━━ Material shown ━━

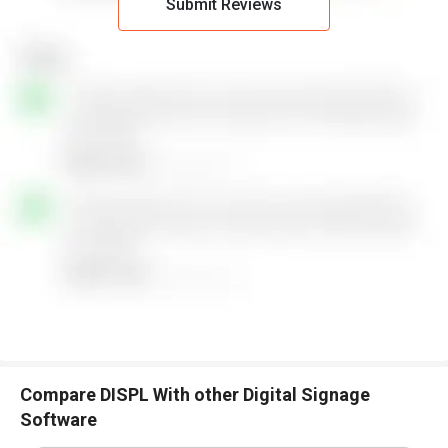
Submit Reviews
Compare DISPL With other Digital Signage
Software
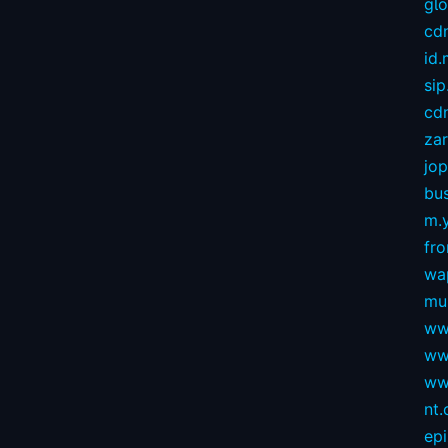
gl
cd
id
sip
cdn
za
jop
bus
m.
fro
wa
mu
ww
ww
ww
nt
ep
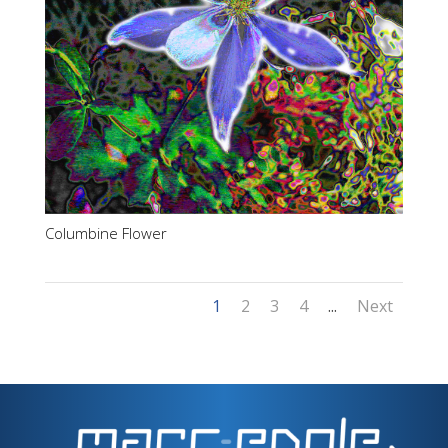
Columbine Flower
1
2
3
4
...
Next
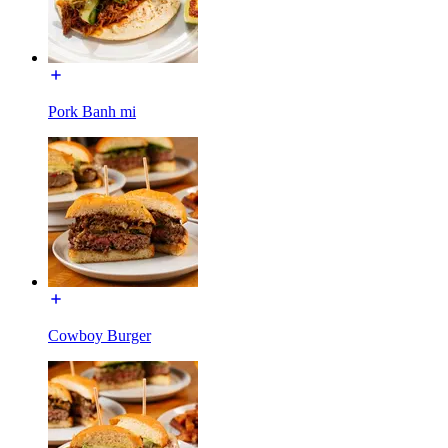
Pork Banh mi
Cowboy Burger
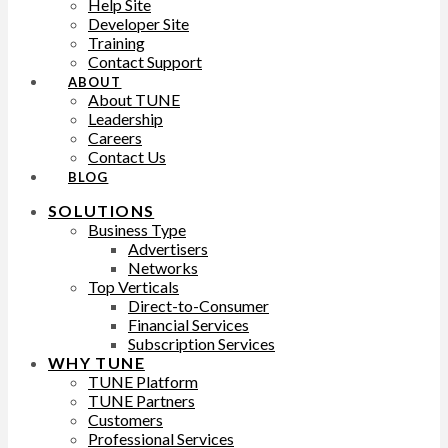
Help Site
Developer Site
Training
Contact Support
ABOUT
About TUNE
Leadership
Careers
Contact Us
BLOG
SOLUTIONS
Business Type
Advertisers
Networks
Top Verticals
Direct-to-Consumer
Financial Services
Subscription Services
WHY TUNE
TUNE Platform
TUNE Partners
Customers
Professional Services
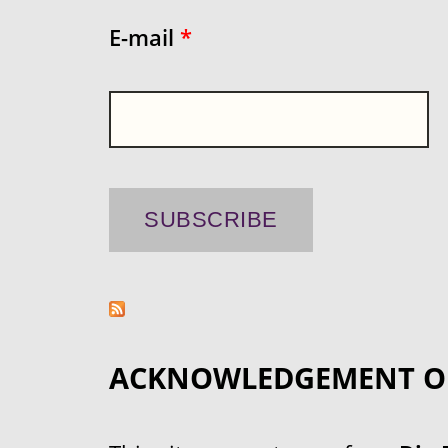
E-mail
*
ACKNOWLEDGEMENT O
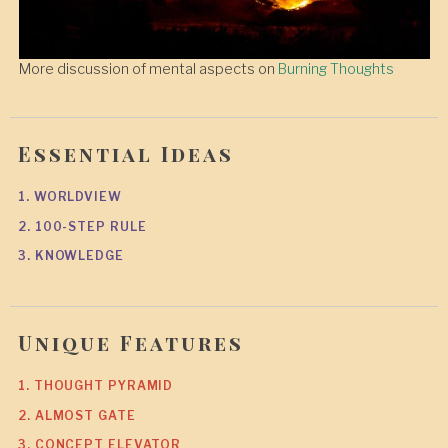
More discussion of mental aspects on
Burning Thoughts
Essential Ideas
1. WORLDVIEW
2. 100-STEP RULE
3. KNOWLEDGE
Unique Features
1. THOUGHT PYRAMID
2. ALMOST GATE
3. CONCEPT ELEVATOR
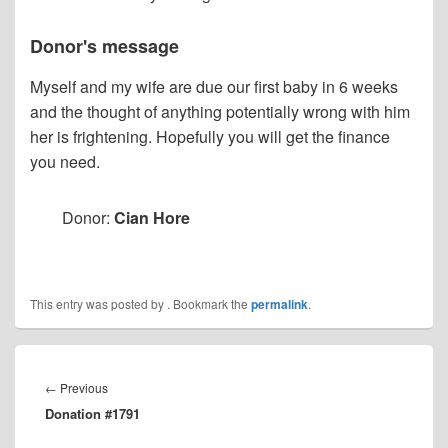
Donor's message
Myself and my wife are due our first baby in 6 weeks
and the thought of anything potentially wrong with him
her is frightening. Hopefully you will get the finance
you need.
Donor:
Cian Hore
This entry was posted by
. Bookmark the
permalink
.
Post
navigation
Previous
←
Previous
Donation #1791
post:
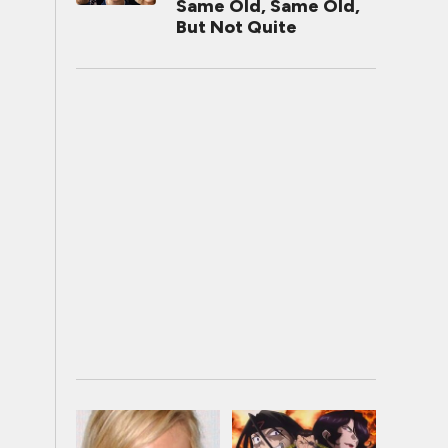
Same Old, Same Old,
But Not Quite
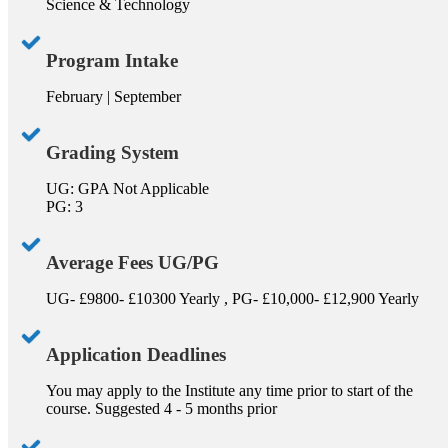
Science & Technology
Program Intake
February | September
Grading System
UG: GPA Not Applicable
PG: 3
Average Fees UG/PG
UG- £9800- £10300 Yearly , PG- £10,000- £12,900 Yearly
Application Deadlines
You may apply to the Institute any time prior to start of the
course. Suggested 4 - 5 months prior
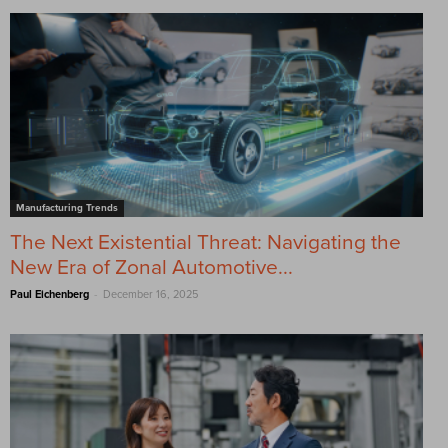
Manufacturing Trends
The Next Existential Threat: Navigating the
New Era of Zonal Automotive...
-
Paul Eichenberg
December 16, 2025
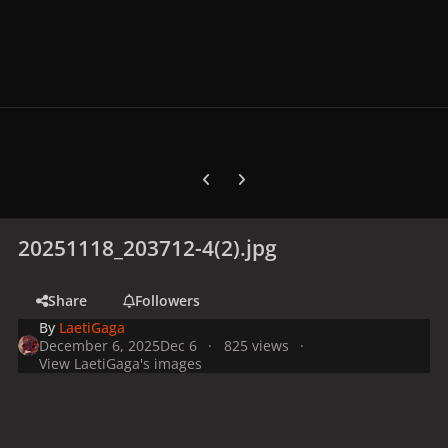
Previous carousel slide
Next carousel slide
20251118_203712-4(2).jpg
Share
Followers
By
LaetiGaga
December 6, 2025
Dec 6
825 views
View LaetiGaga's images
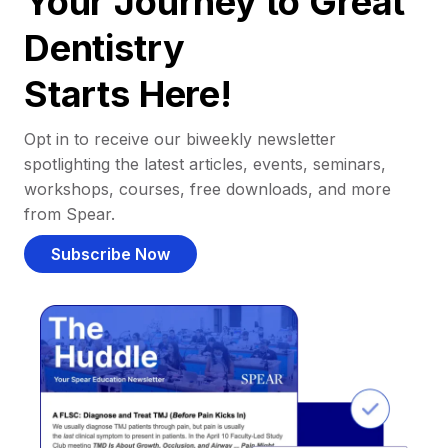
Your Journey to Great
Dentistry
Starts Here!
Opt in to receive our biweekly newsletter
spotlighting the latest articles, events, seminars,
workshops, courses, free downloads, and more
from Spear.
Subscribe Now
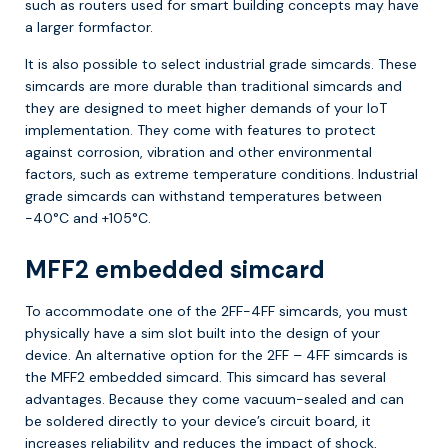
such as routers used for smart building concepts may have
a larger formfactor.
It is also possible to select industrial grade simcards. These
simcards are more durable than traditional simcards and
they are designed to meet higher demands of your IoT
implementation. They come with features to protect
against corrosion, vibration and other environmental
factors, such as extreme temperature conditions. Industrial
grade simcards can withstand temperatures between
-40°C and +105°C.
MFF2 embedded simcard
To accommodate one of the 2FF-4FF simcards, you must
physically have a sim slot built into the design of your
device. An alternative option for the 2FF – 4FF simcards is
the MFF2 embedded simcard. This simcard has several
advantages. Because they come vacuum-sealed and can
be soldered directly to your device’s circuit board, it
increases reliability and reduces the impact of shock,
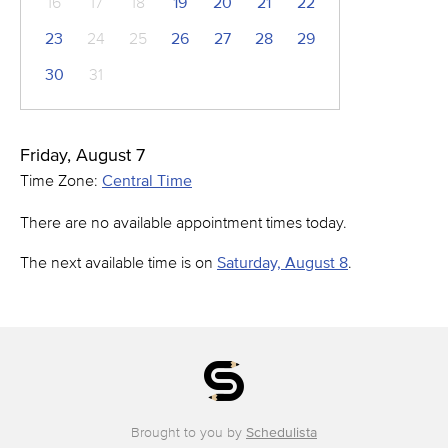
16
17
18
19
20
21
22
23
24
25
26
27
28
29
30
31
Friday, August 7
Time Zone:
Central Time
There are no available appointment times today.
The next available time is on
Saturday, August 8
.
Brought to you by
Schedulista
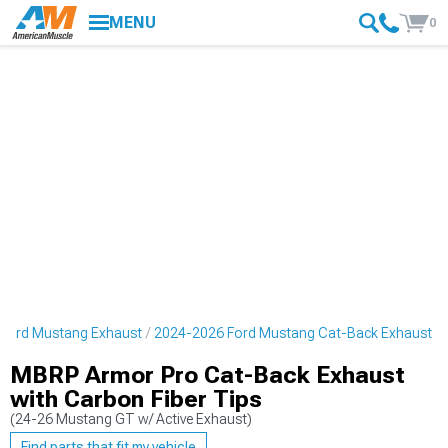
MENU
0
Ford Mustang Exhaust
2024-2026 Ford Mustang Cat-Back Exhaust
MBRP Armor Pro Cat-Back Exhaust
with Carbon Fiber Tips
(24-26 Mustang GT w/ Active Exhaust)
Find parts that fit my vehicle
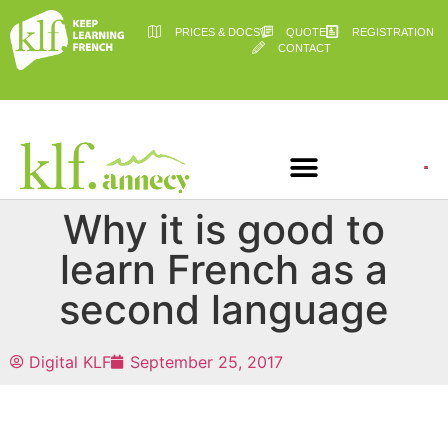
PRICES & DOCS
QUOTE
REGISTRATION
CONTACT
Why it is good to
learn French as a
second language
Digital KLF
September 25, 2017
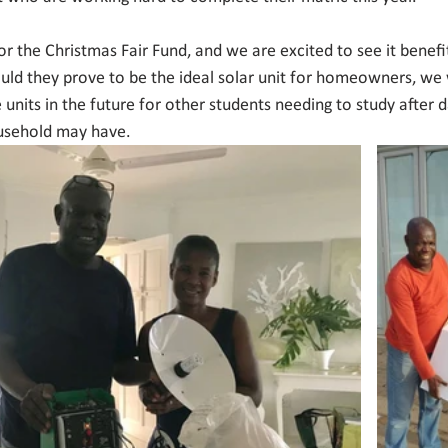
for the Christmas Fair Fund, and we are excited to see it bene
ould they prove to be the ideal solar unit for homeowners, we 
 units in the future for other students needing to study after da
usehold may have. 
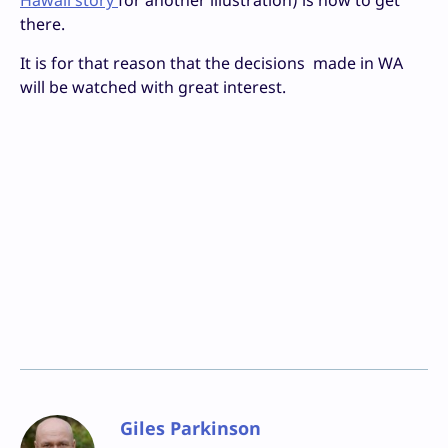
Hawaii story
for another illustration) is how to get
there.
It is for that reason that the decisions made in WA
will be watched with great interest.
Giles Parkinson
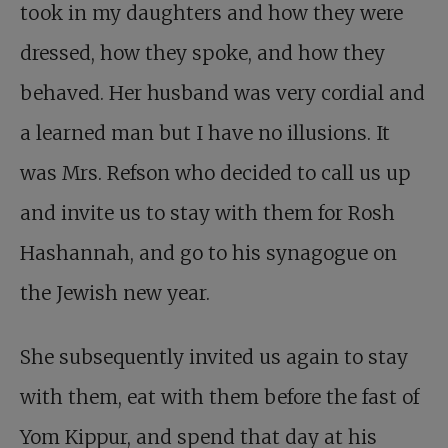
took in my daughters and how they were
dressed, how they spoke, and how they
behaved. Her husband was very cordial and
a learned man but I have no illusions. It
was Mrs. Refson who decided to call us up
and invite us to stay with them for Rosh
Hashannah, and go to his synagogue on
the Jewish new year.
She subsequently invited us again to stay
with them, eat with them before the fast of
Yom Kippur, and spend that day at his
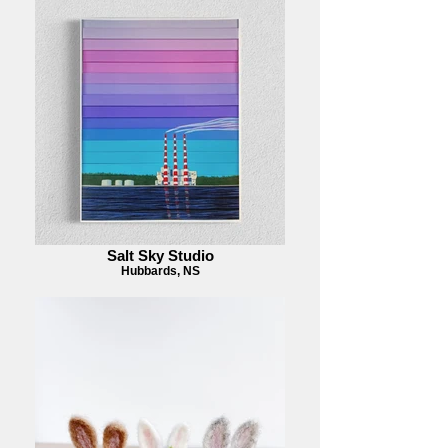
Salt Sky Studio
Hubbards, NS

━━━

Any pictures are to be skipped, and the lines from the beginning of the entries through the line with "1. WORLDVIEW" copied exactly.

Submit Reviews
Compare DISPL With other Digital Signage
Software
gl
cd
id
sip
cdn
za
jop
bus
m.
fro
wa
mu
ww
ww
ww
nt
ep
Columbine Flower
1
2
3
4
...
Next
Pork Banh mi
Cowboy Burger
Help Site
Developer Site
Training
Contact Support
ABOUT
About TUNE
Leadership
Careers
Contact Us
BLOG
SOLUTIONS
Business Type
Advertisers
Networks
Top Verticals
Direct-to-Consumer
Financial Services
Subscription Services
WHY TUNE
TUNE Platform
TUNE Partners
Customers
Professional Services
E-mail
*
ACKNOWLEDGEMENT O
More discussion of mental aspects on
Burning Thoughts
Essential Ideas
1. WORLDVIEW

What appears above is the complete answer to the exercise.